Chapter 3: Buffer Overrun Defenses

Overview

Windows Vista adds several mitigations against buffer overruns and improves many of the defenses that were already in place in Windows XP SP2 and Windows Server 2003 SP1. Before we start discussing the new features, we need to make several important points. First, you still have to write solid code. As we said in Writing Secure Code, all of these defenses are like the seatbelts in your car–none of them are guaranteed to save you from your mistakes, and if you ever have to use them, you’re not having a good day (Howard and LeBlanc 2003)! Like the seat belts (and air bags, and antilock brakes, etc.), no one can guarantee that you’ll never have a bad day, but if you do, it’s always a good thing if you have something to help keep it from getting worse. Our friend Jon Pincus, a researcher in Microsoft Research, expresses this principle very well (Jon Pincus, personal communication):

For any given mitigation, or set of mitigations, a sufficiently complex attack can overcome the mitigations. For any given effective mitigation, there exists some set of attacks which are stopped completely.

If you come up with some completely contrived piece of attack code with a dozen different flaws that manages to execute arbitrary code despite all the defenses we added, you haven’t discovered anything new or exciting.

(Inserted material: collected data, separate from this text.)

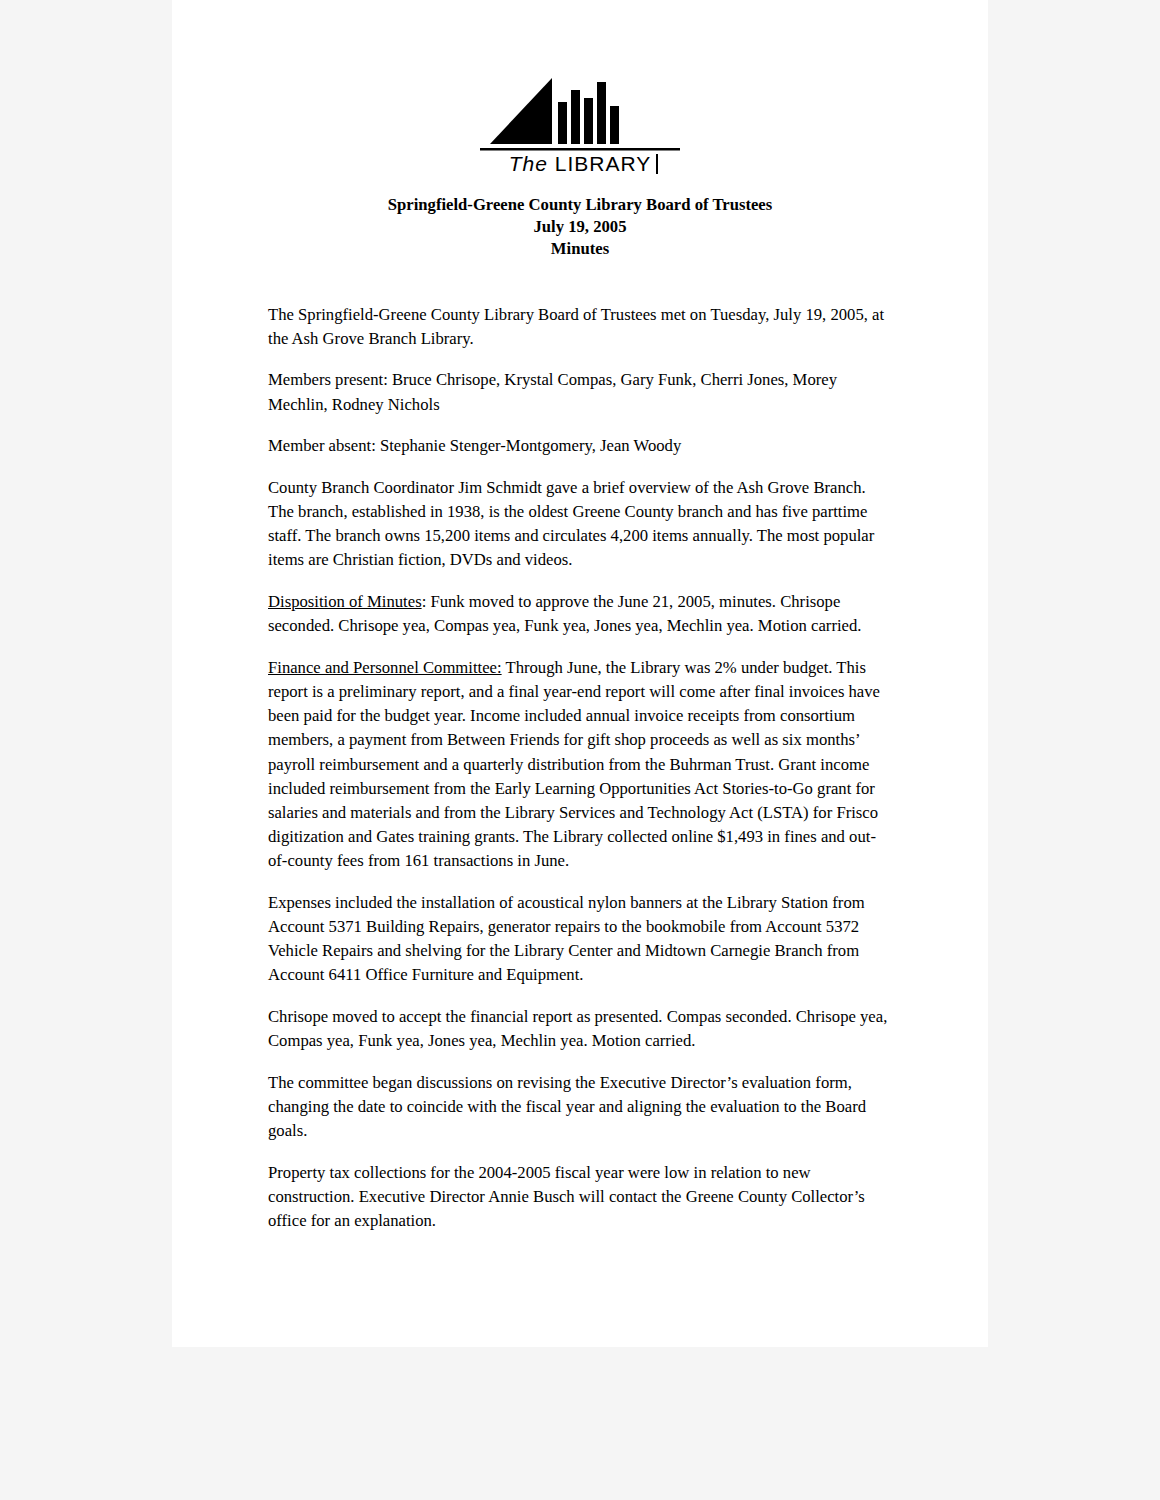The LIBRARY
Springfield-Greene County Library Board of Trustees July 19, 2005 Minutes
The Springfield-Greene County Library Board of Trustees met on Tuesday, July 19, 2005, at the Ash Grove Branch Library.
Members present: Bruce Chrisope, Krystal Compas, Gary Funk, Cherri Jones, Morey Mechlin, Rodney Nichols
Member absent: Stephanie Stenger-Montgomery, Jean Woody
County Branch Coordinator Jim Schmidt gave a brief overview of the Ash Grove Branch. The branch, established in 1938, is the oldest Greene County branch and has five parttime staff. The branch owns 15,200 items and circulates 4,200 items annually. The most popular items are Christian fiction, DVDs and videos.
Disposition of Minutes: Funk moved to approve the June 21, 2005, minutes. Chrisope seconded. Chrisope yea, Compas yea, Funk yea, Jones yea, Mechlin yea. Motion carried.
Finance and Personnel Committee: Through June, the Library was 2% under budget. This report is a preliminary report, and a final year-end report will come after final invoices have been paid for the budget year. Income included annual invoice receipts from consortium members, a payment from Between Friends for gift shop proceeds as well as six months’ payroll reimbursement and a quarterly distribution from the Buhrman Trust. Grant income included reimbursement from the Early Learning Opportunities Act Stories-to-Go grant for salaries and materials and from the Library Services and Technology Act (LSTA) for Frisco digitization and Gates training grants. The Library collected online $1,493 in fines and out-of-county fees from 161 transactions in June.
Expenses included the installation of acoustical nylon banners at the Library Station from Account 5371 Building Repairs, generator repairs to the bookmobile from Account 5372 Vehicle Repairs and shelving for the Library Center and Midtown Carnegie Branch from Account 6411 Office Furniture and Equipment.
Chrisope moved to accept the financial report as presented. Compas seconded. Chrisope yea, Compas yea, Funk yea, Jones yea, Mechlin yea. Motion carried.
The committee began discussions on revising the Executive Director’s evaluation form, changing the date to coincide with the fiscal year and aligning the evaluation to the Board goals.
Property tax collections for the 2004-2005 fiscal year were low in relation to new construction. Executive Director Annie Busch will contact the Greene County Collector’s office for an explanation.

However, if you take a careful look at what we’ve done and find room for improvement, please let us know–we’re always interested in making our platform more secure.

Figure 3-1 shows a graphic way to envision the problem.

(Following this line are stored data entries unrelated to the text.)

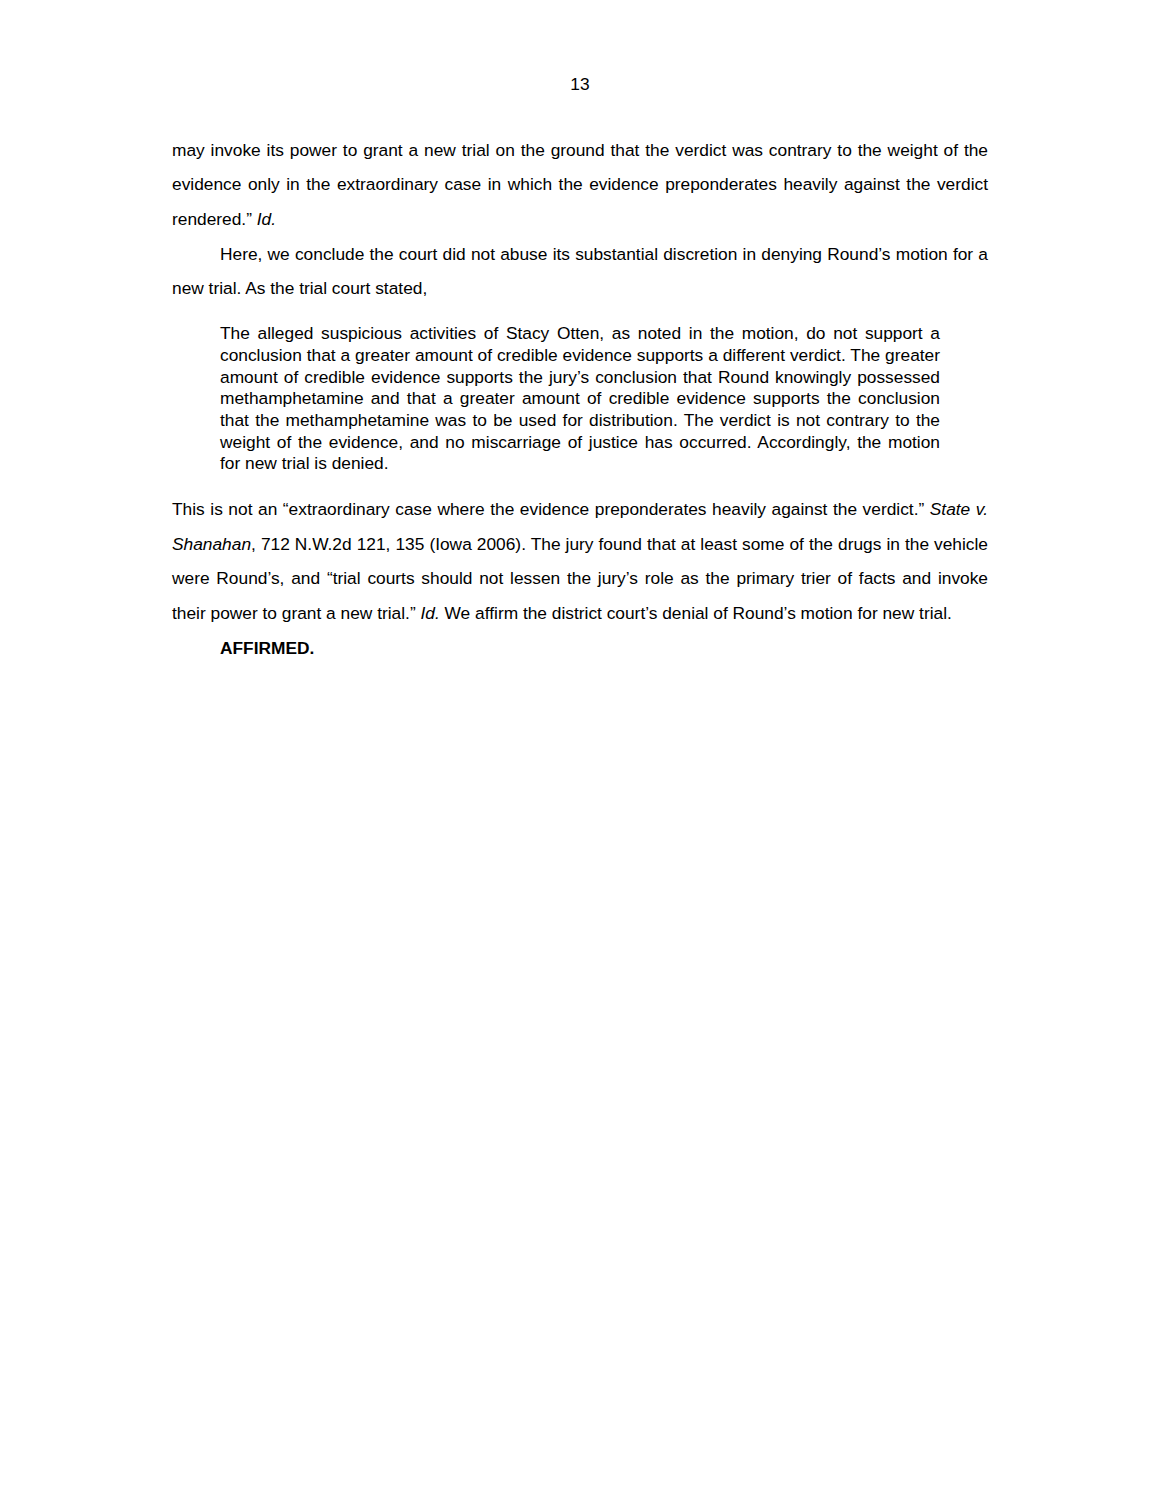13
may invoke its power to grant a new trial on the ground that the verdict was contrary to the weight of the evidence only in the extraordinary case in which the evidence preponderates heavily against the verdict rendered.” Id.
Here, we conclude the court did not abuse its substantial discretion in denying Round’s motion for a new trial. As the trial court stated,
The alleged suspicious activities of Stacy Otten, as noted in the motion, do not support a conclusion that a greater amount of credible evidence supports a different verdict. The greater amount of credible evidence supports the jury’s conclusion that Round knowingly possessed methamphetamine and that a greater amount of credible evidence supports the conclusion that the methamphetamine was to be used for distribution. The verdict is not contrary to the weight of the evidence, and no miscarriage of justice has occurred. Accordingly, the motion for new trial is denied.
This is not an “extraordinary case where the evidence preponderates heavily against the verdict.” State v. Shanahan, 712 N.W.2d 121, 135 (Iowa 2006). The jury found that at least some of the drugs in the vehicle were Round’s, and “trial courts should not lessen the jury’s role as the primary trier of facts and invoke their power to grant a new trial.” Id. We affirm the district court’s denial of Round’s motion for new trial.
AFFIRMED.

Figure 3-1: Diagram showing effect of mitigations and code improvement.

Any piece of software will have between 5 and 50 defects per 1,000 lines of code (kloc, which is pronounced k-loc). How to properly count software defects has been the subject of much study and debate, and this book can’t possibly address the topic thoroughly enough. A good reference on the topic is “Bugs or Defects?” (Humphrey 1999). The numbers quoted here are reasonably close to those reported by various researchers. For example, Humphrey cites figures from three different projects from the Jet Propulsion Laboratory. Despite rigorous development practices, from 6.5 to 9 defects/kloc were found after the programs were compiled, unit tested and integration tested. An average developer with average development practices will make 50 to 100 mistakes/kloc, many of which may be caught by compiler warnings and testing. Code review, education, experience, and static analysis tools can drive the actual count to the lower portion of the range. Fuzzing, or better yet, targeted test harnesses to validate the code, will also drive down the defect count. Unfortunately, you aren’t likely to drive defects to zero for any nontrivial application, and the closer to zero defects you try to get, the more expensive the code becomes to create, so it might be best to just accept that there will be the occasional error.

Out of the defects that do exist in the code, some will be exploitable. Even the most trivial defenses can eliminate some attacks. For example, an off-by-one overwrite of a stack buffer used to be typically exploitable, but with the introduction of stack protection, these are now stopped. The techniques we discuss in this chapter are all efforts to ensure that some of the errors that escape us don’t result in an exploitable condition.

The second point we’d like to make is that Microsoft didn’t actually pioneer much of this, and this text does not claim that’s the case. What we are doing is delivering these features in an extremely widely used, general-purpose operating system while doing our best to maintain backward compatibility and good performance with an extremely wide range of applications.